Dataset entries:
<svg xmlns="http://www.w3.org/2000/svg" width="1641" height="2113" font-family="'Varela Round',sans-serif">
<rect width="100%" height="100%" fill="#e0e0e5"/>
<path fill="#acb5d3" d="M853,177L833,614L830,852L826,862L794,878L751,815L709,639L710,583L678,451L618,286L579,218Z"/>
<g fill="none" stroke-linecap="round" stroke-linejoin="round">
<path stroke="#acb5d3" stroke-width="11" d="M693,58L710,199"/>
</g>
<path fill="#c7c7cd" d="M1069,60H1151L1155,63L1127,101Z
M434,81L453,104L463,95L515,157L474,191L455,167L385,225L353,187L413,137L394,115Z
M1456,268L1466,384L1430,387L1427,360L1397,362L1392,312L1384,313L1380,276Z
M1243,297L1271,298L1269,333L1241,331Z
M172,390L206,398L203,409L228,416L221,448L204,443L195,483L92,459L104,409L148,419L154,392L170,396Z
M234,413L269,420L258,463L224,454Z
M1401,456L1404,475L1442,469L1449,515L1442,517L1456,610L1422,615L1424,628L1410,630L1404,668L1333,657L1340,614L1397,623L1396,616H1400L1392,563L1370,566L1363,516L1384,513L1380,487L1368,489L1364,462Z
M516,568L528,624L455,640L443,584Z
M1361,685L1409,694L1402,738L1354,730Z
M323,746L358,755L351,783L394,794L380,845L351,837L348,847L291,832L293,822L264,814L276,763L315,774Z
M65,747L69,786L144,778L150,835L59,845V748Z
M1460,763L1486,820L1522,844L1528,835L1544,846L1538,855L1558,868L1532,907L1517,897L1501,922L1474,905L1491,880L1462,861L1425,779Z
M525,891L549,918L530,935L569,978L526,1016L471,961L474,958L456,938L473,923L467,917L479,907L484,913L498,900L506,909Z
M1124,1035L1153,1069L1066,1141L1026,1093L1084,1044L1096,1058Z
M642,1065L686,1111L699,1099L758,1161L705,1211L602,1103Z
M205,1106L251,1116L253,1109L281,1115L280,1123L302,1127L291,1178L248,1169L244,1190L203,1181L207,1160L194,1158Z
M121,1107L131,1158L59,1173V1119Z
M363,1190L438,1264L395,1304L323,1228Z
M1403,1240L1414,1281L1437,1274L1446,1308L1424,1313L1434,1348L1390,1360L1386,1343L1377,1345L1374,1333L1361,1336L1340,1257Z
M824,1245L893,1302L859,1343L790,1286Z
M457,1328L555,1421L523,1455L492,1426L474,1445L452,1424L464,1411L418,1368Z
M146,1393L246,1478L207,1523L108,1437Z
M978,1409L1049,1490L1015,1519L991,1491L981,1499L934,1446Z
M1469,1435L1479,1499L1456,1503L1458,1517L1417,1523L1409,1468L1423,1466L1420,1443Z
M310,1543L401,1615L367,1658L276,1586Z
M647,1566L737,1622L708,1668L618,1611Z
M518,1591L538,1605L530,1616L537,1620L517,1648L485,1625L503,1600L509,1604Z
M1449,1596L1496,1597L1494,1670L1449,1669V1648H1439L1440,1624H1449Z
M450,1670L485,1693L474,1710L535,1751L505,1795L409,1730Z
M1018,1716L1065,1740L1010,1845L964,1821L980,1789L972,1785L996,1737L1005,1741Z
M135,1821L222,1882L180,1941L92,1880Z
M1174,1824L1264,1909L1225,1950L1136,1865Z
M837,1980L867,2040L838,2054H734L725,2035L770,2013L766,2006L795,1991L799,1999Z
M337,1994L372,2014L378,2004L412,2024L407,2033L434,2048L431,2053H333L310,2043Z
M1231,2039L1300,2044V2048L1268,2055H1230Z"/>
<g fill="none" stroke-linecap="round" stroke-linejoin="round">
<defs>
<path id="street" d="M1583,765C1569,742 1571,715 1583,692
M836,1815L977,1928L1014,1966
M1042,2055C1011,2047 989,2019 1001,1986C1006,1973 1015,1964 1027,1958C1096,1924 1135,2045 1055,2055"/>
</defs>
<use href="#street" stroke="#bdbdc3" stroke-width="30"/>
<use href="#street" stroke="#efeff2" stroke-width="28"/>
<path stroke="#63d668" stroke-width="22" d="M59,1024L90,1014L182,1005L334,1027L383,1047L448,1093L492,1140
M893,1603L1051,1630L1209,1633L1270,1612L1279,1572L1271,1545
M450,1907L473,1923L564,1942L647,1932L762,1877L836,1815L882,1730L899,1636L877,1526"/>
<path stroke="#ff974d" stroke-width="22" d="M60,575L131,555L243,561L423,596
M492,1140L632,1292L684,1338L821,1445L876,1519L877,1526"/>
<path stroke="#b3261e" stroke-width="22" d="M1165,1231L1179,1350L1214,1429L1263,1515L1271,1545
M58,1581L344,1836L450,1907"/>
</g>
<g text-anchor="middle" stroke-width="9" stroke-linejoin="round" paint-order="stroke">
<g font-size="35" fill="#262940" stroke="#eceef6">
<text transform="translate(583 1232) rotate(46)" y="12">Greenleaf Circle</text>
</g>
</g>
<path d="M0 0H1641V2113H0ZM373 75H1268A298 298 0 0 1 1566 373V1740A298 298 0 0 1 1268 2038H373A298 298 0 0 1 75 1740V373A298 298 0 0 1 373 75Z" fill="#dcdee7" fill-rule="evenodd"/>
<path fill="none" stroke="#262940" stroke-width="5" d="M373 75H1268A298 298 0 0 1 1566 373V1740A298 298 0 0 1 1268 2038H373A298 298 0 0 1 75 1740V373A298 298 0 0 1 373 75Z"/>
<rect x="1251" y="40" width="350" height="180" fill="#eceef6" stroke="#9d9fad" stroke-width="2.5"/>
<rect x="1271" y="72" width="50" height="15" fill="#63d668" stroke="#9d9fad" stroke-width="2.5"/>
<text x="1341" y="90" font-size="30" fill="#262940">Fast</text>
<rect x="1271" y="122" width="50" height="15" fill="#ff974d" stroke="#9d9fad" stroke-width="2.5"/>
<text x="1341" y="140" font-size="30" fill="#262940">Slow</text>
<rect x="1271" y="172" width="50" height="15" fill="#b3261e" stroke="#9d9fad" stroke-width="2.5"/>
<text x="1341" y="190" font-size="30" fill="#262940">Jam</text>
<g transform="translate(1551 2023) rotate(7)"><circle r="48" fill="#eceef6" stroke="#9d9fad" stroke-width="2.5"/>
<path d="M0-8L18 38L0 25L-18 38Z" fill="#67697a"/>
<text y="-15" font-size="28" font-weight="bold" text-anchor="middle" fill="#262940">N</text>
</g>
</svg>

-- Exercise --
Transcribe the data in full, matching every line exactly.

-- The answer --
<svg xmlns="http://www.w3.org/2000/svg" width="1641" height="2113" font-family="'Varela Round',sans-serif">
<rect width="100%" height="100%" fill="#e0e0e5"/>
<path fill="#acb5d3" d="M853,177L833,614L830,852L826,862L794,878L751,815L709,639L710,583L678,451L618,286L579,218Z"/>
<g fill="none" stroke-linecap="round" stroke-linejoin="round">
<path stroke="#acb5d3" stroke-width="11" d="M693,58L710,199"/>
</g>
<path fill="#c7c7cd" d="M1069,60H1151L1155,63L1127,101Z
M434,81L453,104L463,95L515,157L474,191L455,167L385,225L353,187L413,137L394,115Z
M1456,268L1466,384L1430,387L1427,360L1397,362L1392,312L1384,313L1380,276Z
M1243,297L1271,298L1269,333L1241,331Z
M172,390L206,398L203,409L228,416L221,448L204,443L195,483L92,459L104,409L148,419L154,392L170,396Z
M234,413L269,420L258,463L224,454Z
M1401,456L1404,475L1442,469L1449,515L1442,517L1456,610L1422,615L1424,628L1410,630L1404,668L1333,657L1340,614L1397,623L1396,616H1400L1392,563L1370,566L1363,516L1384,513L1380,487L1368,489L1364,462Z
M516,568L528,624L455,640L443,584Z
M1361,685L1409,694L1402,738L1354,730Z
M323,746L358,755L351,783L394,794L380,845L351,837L348,847L291,832L293,822L264,814L276,763L315,774Z
M65,747L69,786L144,778L150,835L59,845V748Z
M1460,763L1486,820L1522,844L1528,835L1544,846L1538,855L1558,868L1532,907L1517,897L1501,922L1474,905L1491,880L1462,861L1425,779Z
M525,891L549,918L530,935L569,978L526,1016L471,961L474,958L456,938L473,923L467,917L479,907L484,913L498,900L506,909Z
M1124,1035L1153,1069L1066,1141L1026,1093L1084,1044L1096,1058Z
M642,1065L686,1111L699,1099L758,1161L705,1211L602,1103Z
M205,1106L251,1116L253,1109L281,1115L280,1123L302,1127L291,1178L248,1169L244,1190L203,1181L207,1160L194,1158Z
M121,1107L131,1158L59,1173V1119Z
M363,1190L438,1264L395,1304L323,1228Z
M1403,1240L1414,1281L1437,1274L1446,1308L1424,1313L1434,1348L1390,1360L1386,1343L1377,1345L1374,1333L1361,1336L1340,1257Z
M824,1245L893,1302L859,1343L790,1286Z
M457,1328L555,1421L523,1455L492,1426L474,1445L452,1424L464,1411L418,1368Z
M146,1393L246,1478L207,1523L108,1437Z
M978,1409L1049,1490L1015,1519L991,1491L981,1499L934,1446Z
M1469,1435L1479,1499L1456,1503L1458,1517L1417,1523L1409,1468L1423,1466L1420,1443Z
M310,1543L401,1615L367,1658L276,1586Z
M647,1566L737,1622L708,1668L618,1611Z
M518,1591L538,1605L530,1616L537,1620L517,1648L485,1625L503,1600L509,1604Z
M1449,1596L1496,1597L1494,1670L1449,1669V1648H1439L1440,1624H1449Z
M450,1670L485,1693L474,1710L535,1751L505,1795L409,1730Z
M1018,1716L1065,1740L1010,1845L964,1821L980,1789L972,1785L996,1737L1005,1741Z
M135,1821L222,1882L180,1941L92,1880Z
M1174,1824L1264,1909L1225,1950L1136,1865Z
M837,1980L867,2040L838,2054H734L725,2035L770,2013L766,2006L795,1991L799,1999Z
M337,1994L372,2014L378,2004L412,2024L407,2033L434,2048L431,2053H333L310,2043Z
M1231,2039L1300,2044V2048L1268,2055H1230Z"/>
<g fill="none" stroke-linecap="round" stroke-linejoin="round">
<defs>
<path id="street" d="M1583,765C1569,742 1571,715 1583,692
M836,1815L977,1928L1014,1966
M1042,2055C1011,2047 989,2019 1001,1986C1006,1973 1015,1964 1027,1958C1096,1924 1135,2045 1055,2055"/>
</defs>
<use href="#street" stroke="#bdbdc3" stroke-width="30"/>
<use href="#street" stroke="#efeff2" stroke-width="28"/>
<path stroke="#63d668" stroke-width="22" d="M59,1024L90,1014L182,1005L334,1027L383,1047L448,1093L492,1140
M893,1603L1051,1630L1209,1633L1270,1612L1279,1572L1271,1545
M450,1907L473,1923L564,1942L647,1932L762,1877L836,1815L882,1730L899,1636L877,1526"/>
<path stroke="#ff974d" stroke-width="22" d="M60,575L131,555L243,561L423,596
M492,1140L632,1292L684,1338L821,1445L876,1519L877,1526"/>
<path stroke="#b3261e" stroke-width="22" d="M1165,1231L1179,1350L1214,1429L1263,1515L1271,1545
M58,1581L344,1836L450,1907"/>
</g>
<g text-anchor="middle" stroke-width="9" stroke-linejoin="round" paint-order="stroke">
<g font-size="35" fill="#262940" stroke="#eceef6">
<text transform="translate(583 1232) rotate(46)" y="12">Greenleaf Circle</text>
</g>
</g>
<path d="M0 0H1641V2113H0ZM373 75H1268A298 298 0 0 1 1566 373V1740A298 298 0 0 1 1268 2038H373A298 298 0 0 1 75 1740V373A298 298 0 0 1 373 75Z" fill="#dcdee7" fill-rule="evenodd"/>
<path fill="none" stroke="#262940" stroke-width="5" d="M373 75H1268A298 298 0 0 1 1566 373V1740A298 298 0 0 1 1268 2038H373A298 298 0 0 1 75 1740V373A298 298 0 0 1 373 75Z"/>
<rect x="1251" y="40" width="350" height="180" fill="#eceef6" stroke="#9d9fad" stroke-width="2.5"/>
<rect x="1271" y="72" width="50" height="15" fill="#63d668" stroke="#9d9fad" stroke-width="2.5"/>
<text x="1341" y="90" font-size="30" fill="#262940">Fast</text>
<rect x="1271" y="122" width="50" height="15" fill="#ff974d" stroke="#9d9fad" stroke-width="2.5"/>
<text x="1341" y="140" font-size="30" fill="#262940">Slow</text>
<rect x="1271" y="172" width="50" height="15" fill="#b3261e" stroke="#9d9fad" stroke-width="2.5"/>
<text x="1341" y="190" font-size="30" fill="#262940">Jam</text>
<g transform="translate(1551 2023) rotate(7)"><circle r="48" fill="#eceef6" stroke="#9d9fad" stroke-width="2.5"/>
<path d="M0-8L18 38L0 25L-18 38Z" fill="#67697a"/>
<text y="-15" font-size="28" font-weight="bold" text-anchor="middle" fill="#262940">N</text>
</g>
</svg>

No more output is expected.